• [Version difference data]
::::::::::
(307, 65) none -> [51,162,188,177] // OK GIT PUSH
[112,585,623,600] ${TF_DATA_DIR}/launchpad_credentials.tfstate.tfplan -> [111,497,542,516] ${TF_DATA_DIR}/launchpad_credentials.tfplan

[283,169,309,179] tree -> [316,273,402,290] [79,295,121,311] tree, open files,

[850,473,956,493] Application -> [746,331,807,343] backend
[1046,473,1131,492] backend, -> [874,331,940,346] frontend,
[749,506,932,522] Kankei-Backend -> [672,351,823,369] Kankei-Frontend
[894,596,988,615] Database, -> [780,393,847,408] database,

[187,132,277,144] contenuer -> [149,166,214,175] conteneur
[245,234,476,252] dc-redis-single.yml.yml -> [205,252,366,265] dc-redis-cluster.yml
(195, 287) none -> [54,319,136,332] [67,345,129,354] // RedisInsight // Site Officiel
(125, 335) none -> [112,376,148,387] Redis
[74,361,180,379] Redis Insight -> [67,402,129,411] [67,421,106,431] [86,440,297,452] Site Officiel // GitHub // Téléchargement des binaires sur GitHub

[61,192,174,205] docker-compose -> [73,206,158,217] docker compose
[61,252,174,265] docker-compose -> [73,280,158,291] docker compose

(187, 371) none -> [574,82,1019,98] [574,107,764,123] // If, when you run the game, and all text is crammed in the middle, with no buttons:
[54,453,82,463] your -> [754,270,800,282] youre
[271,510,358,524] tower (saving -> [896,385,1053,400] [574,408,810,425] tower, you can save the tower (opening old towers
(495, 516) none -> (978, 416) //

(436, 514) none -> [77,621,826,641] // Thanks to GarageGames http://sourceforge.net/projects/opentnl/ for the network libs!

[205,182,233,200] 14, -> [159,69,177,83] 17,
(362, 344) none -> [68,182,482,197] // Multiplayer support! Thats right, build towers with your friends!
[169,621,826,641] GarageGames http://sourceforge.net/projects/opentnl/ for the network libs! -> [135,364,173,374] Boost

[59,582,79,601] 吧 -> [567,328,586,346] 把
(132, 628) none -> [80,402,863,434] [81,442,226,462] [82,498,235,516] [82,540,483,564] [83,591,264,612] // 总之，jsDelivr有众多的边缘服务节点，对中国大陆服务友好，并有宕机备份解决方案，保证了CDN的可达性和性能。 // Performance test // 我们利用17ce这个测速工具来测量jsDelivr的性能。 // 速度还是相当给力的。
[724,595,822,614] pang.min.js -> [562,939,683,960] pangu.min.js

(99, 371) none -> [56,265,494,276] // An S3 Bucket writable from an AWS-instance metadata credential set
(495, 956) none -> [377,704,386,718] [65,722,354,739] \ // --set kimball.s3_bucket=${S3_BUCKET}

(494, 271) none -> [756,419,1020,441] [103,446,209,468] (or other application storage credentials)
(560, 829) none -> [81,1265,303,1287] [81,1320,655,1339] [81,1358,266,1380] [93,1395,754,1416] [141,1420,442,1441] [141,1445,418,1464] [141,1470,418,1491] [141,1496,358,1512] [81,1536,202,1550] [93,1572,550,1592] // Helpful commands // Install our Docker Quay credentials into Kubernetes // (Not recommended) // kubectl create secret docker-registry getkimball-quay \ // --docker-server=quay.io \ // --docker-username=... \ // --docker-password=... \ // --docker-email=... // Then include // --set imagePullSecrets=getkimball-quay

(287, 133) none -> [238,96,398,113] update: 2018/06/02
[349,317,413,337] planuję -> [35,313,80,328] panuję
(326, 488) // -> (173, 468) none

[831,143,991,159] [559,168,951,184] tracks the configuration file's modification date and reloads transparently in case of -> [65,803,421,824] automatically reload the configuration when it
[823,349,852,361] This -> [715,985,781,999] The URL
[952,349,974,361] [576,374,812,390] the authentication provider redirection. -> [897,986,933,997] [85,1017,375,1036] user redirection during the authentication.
::::::::::
• [Assignment]
From start to finish, retype the records above with complete accuracy.

• [Answer below]
(307, 65) none -> [51,162,188,177] // OK GIT PUSH
[112,585,623,600] ${TF_DATA_DIR}/launchpad_credentials.tfstate.tfplan -> [111,497,542,516] ${TF_DATA_DIR}/launchpad_credentials.tfplan

[283,169,309,179] tree -> [316,273,402,290] [79,295,121,311] tree, open files,

[850,473,956,493] Application -> [746,331,807,343] backend
[1046,473,1131,492] backend, -> [874,331,940,346] frontend,
[749,506,932,522] Kankei-Backend -> [672,351,823,369] Kankei-Frontend
[894,596,988,615] Database, -> [780,393,847,408] database,

[187,132,277,144] contenuer -> [149,166,214,175] conteneur
[245,234,476,252] dc-redis-single.yml.yml -> [205,252,366,265] dc-redis-cluster.yml
(195, 287) none -> [54,319,136,332] [67,345,129,354] // RedisInsight // Site Officiel
(125, 335) none -> [112,376,148,387] Redis
[74,361,180,379] Redis Insight -> [67,402,129,411] [67,421,106,431] [86,440,297,452] Site Officiel // GitHub // Téléchargement des binaires sur GitHub

[61,192,174,205] docker-compose -> [73,206,158,217] docker compose
[61,252,174,265] docker-compose -> [73,280,158,291] docker compose

(187, 371) none -> [574,82,1019,98] [574,107,764,123] // If, when you run the game, and all text is crammed in the middle, with no buttons:
[54,453,82,463] your -> [754,270,800,282] youre
[271,510,358,524] tower (saving -> [896,385,1053,400] [574,408,810,425] tower, you can save the tower (opening old towers
(495, 516) none -> (978, 416) //

(436, 514) none -> [77,621,826,641] // Thanks to GarageGames http://sourceforge.net/projects/opentnl/ for the network libs!

[205,182,233,200] 14, -> [159,69,177,83] 17,
(362, 344) none -> [68,182,482,197] // Multiplayer support! Thats right, build towers with your friends!
[169,621,826,641] GarageGames http://sourceforge.net/projects/opentnl/ for the network libs! -> [135,364,173,374] Boost

[59,582,79,601] 吧 -> [567,328,586,346] 把
(132, 628) none -> [80,402,863,434] [81,442,226,462] [82,498,235,516] [82,540,483,564] [83,591,264,612] // 总之，jsDelivr有众多的边缘服务节点，对中国大陆服务友好，并有宕机备份解决方案，保证了CDN的可达性和性能。 // Performance test // 我们利用17ce这个测速工具来测量jsDelivr的性能。 // 速度还是相当给力的。
[724,595,822,614] pang.min.js -> [562,939,683,960] pangu.min.js

(99, 371) none -> [56,265,494,276] // An S3 Bucket writable from an AWS-instance metadata credential set
(495, 956) none -> [377,704,386,718] [65,722,354,739] \ // --set kimball.s3_bucket=${S3_BUCKET}

(494, 271) none -> [756,419,1020,441] [103,446,209,468] (or other application storage credentials)
(560, 829) none -> [81,1265,303,1287] [81,1320,655,1339] [81,1358,266,1380] [93,1395,754,1416] [141,1420,442,1441] [141,1445,418,1464] [141,1470,418,1491] [141,1496,358,1512] [81,1536,202,1550] [93,1572,550,1592] // Helpful commands // Install our Docker Quay credentials into Kubernetes // (Not recommended) // kubectl create secret docker-registry getkimball-quay \ // --docker-server=quay.io \ // --docker-username=... \ // --docker-password=... \ // --docker-email=... // Then include // --set imagePullSecrets=getkimball-quay

(287, 133) none -> [238,96,398,113] update: 2018/06/02
[349,317,413,337] planuję -> [35,313,80,328] panuję
(326, 488) // -> (173, 468) none

[831,143,991,159] [559,168,951,184] tracks the configuration file's modification date and reloads transparently in case of -> [65,803,421,824] automatically reload the configuration when it
[823,349,852,361] This -> [715,985,781,999] The URL
[952,349,974,361] [576,374,812,390] the authentication provider redirection. -> [897,986,933,997] [85,1017,375,1036] user redirection during the authentication.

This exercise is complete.